I lost my mum this year. I’m old enough at 44 to have known her a long time. In brighter moments I take some comfort in that but it’s only been three and a half months and there haven’t been many brighter moments. I’ve written about loss and grief elsewhere in these pages and it has seemed an easier thing for me to access or articulate in the abstract. I have exhausted metaphors involving the sea or the weather but it’s interesting that they were the props I reached for. There is something vast and overwhelming about the loss of a parent, even as an adult, that means you reach for things equally vast. I’ve written about depression a lot on these pages as well and there’s some equivalence in the feelings but they’re not the same. I guess the symptoms present in the same way but the root cause is different. Mum used to read my words and I suspect they were a route in to her hearing from me, understanding me. I’ve never been a great talker. I don’t regret. I can’t change the way I’m wired but I hope (I think) that she knew me a bit better as an adult by reading my ramblings about records and my sporadic, random stories. I miss her as my best reader but most of all I miss her as my mum. She was the best one anyone could have.

So my three stand out records of the year (the year being when I experienced them and not necessarily when they came out) entirely reflect all of the above. First up, Marillion’s FEAR (Fuck Everyone And Run) deals in an angry, anxious reaction to the banking crisis, to changes in global politics, to a world in which divisions between rich and poor deepen and grow. It’s breathtakingly good. Broad in scope but personal and relatable, musically rich, technical but emotional. It won’t get much credit in the end-of-year lists because Marillion have long been abandoned by the mainstream music press but it’s a remarkable statement and a career high for a band that have already scaled a few anyway.

Second is Nick Cave’s “Skeleton Tree”. It was released after the death of his son (and partially written after that event, though not entirely) and is devastating. I’m not sure in any other year whether I’d have had the appetite to listen to Skeleton Tree very much. It’s too raw and too painful but I found it a conduit for my own feelings. A lot of stuff felt very trite this year in comparison to “real life” and this record was anything but.

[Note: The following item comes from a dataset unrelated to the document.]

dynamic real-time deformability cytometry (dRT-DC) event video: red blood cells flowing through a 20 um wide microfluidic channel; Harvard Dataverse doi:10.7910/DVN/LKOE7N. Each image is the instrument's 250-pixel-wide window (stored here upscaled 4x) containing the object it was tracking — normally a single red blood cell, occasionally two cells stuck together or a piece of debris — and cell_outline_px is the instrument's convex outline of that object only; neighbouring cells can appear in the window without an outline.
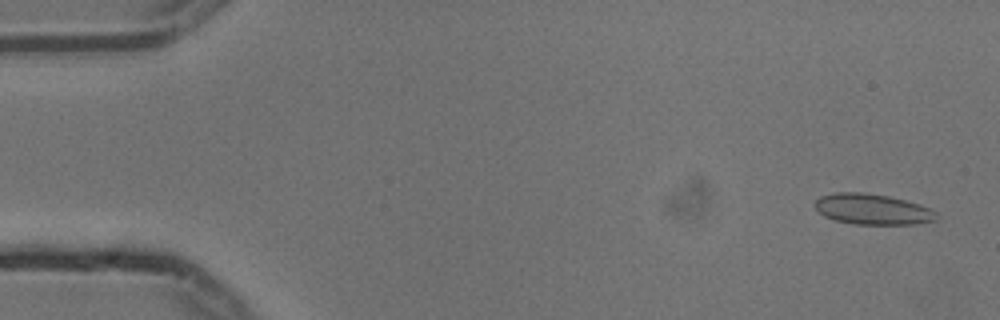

And finally there’s Tim Minchin’s “Matilda” soundtrack/score and, in particular, the song “When I Grow Up”. The musical is an utter delight and I think I found its overtly clever lyrics a tonic in this post-truth year of all years. I’m well aware that the musical particularly speaks to me as a father of a smart, sensitive daughter and that I have become overly sentimental in my middle-ish age. However, “When I Grow Up” kinda sums up the year for me. On the face of it it’s a singalong call to be older, to get to “eat sweets every day” and do what you like – the imagined liberation of being an adult from a child’s perspective. Inevitably it’s more complex than that and I can’t listen to the song without feeling an extraordinary sense of sadness and pathos in the lines about being old enough to carry all the things you have to carry as a grown up, about being able to fight off the monsters under the bed when you’re a grown up. There are lots of markers of being a “grown up”. Formal ones like turning 18 or 21. Or informal ones like buying your first home or getting married or having children. Or losing your mum. I wish, I really wish, that you did get to easily fight off the monsters under the bed when you grow up and I really, really wish you learned to carry all of things you have carry but it’s not as straightforward as that. This year they all got a lot heavier. This year I got to be a grown up and I’d give anything to be able to be a child again.
Go listen if you’re so minded. They’re all great records although none will make the playlists at many Christmas parties. But it hasn’t been that kind of year.